Under creaking branches bared to rain
Wet wads of leaves clog the gutter.”
All day the rain fell, starting before dawn when the sound of rolling thunder woke me. The gentle crash accompanied by the thrum of rain on the roof is a comfort, and I fell back to sleep. The lines above are from Tony Connor’s “Autumn” (Things Unsaid: New and Selected Poems 1960-2005).
By mid-morning, the trees and grass had recovered some of their greenness. Eddies of dirt formed on the driveway and in the street, as rain washed away six months of dust. The ground is baked hard and is slow to absorb so much water. I replenished the backyard feeders and the birds bathed and fed at the same time. I counted three blue jays and two cardinals, male and female. One exotic showed up – a pale yellow parrot who fed on the seeds that had fallen to the ground. I watched him through the kitchen window with binoculars and saw that his features resembled a parakeet’s, but larger.
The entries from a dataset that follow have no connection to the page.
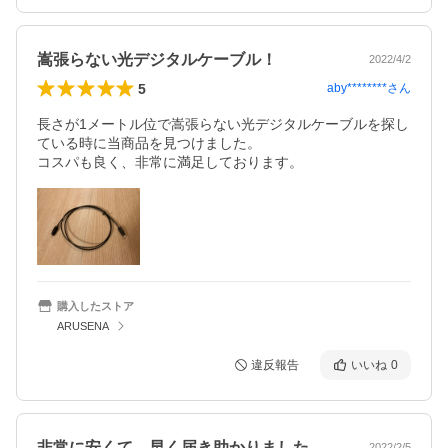
嵩張らない光デジタルケーブル！
2022/4/2
5
aby********
さん
長さが1メートル位で嵩張らない光デジタルケーブルを探し
ている時に当商品を見つけました。

コスパも良く、非常に満足しております。
購入したストア
ARUSENA
違反報告
いいね
0
非常に安くて、早く届き助かりました。色…
2022/2/5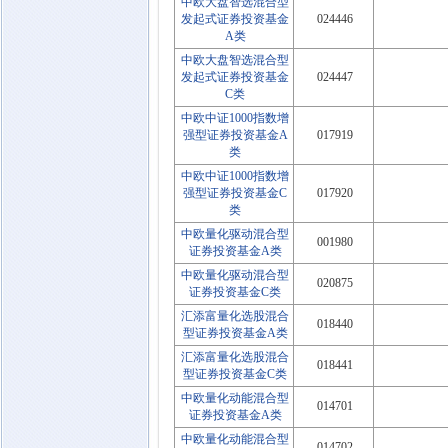
中欧大盘智选混合型
发起式证券投资基金
024446
A类
中欧大盘智选混合型
发起式证券投资基金
024447
C类
中欧中证1000指数增
强型证券投资基金A
017919
类
中欧中证1000指数增
强型证券投资基金C
017920
类
中欧量化驱动混合型
001980
证券投资基金A类
中欧量化驱动混合型
020875
证券投资基金C类
汇添富量化选股混合
018440
型证券投资基金A类
汇添富量化选股混合
018441
型证券投资基金C类
中欧量化动能混合型
014701
证券投资基金A类
中欧量化动能混合型
014702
Except for one errand I stayed indoors all day, reading, writing and cleaning. Despite the rain, the small cat periodically went outdoors. Each time she came back in, the big cat washed her with her tongue, concentrating on face and ears. Cyril Connolly writes in The Unquiet Grave (1944):
“Cracking tawny nuts, looking out at the tawny planes [that is, plane trees] with their dappled festoons of yellow and green, reading the Tao Te Ching by a log fire: such is the wisdom of October: autumn bliss; the equinoctial study of religions.”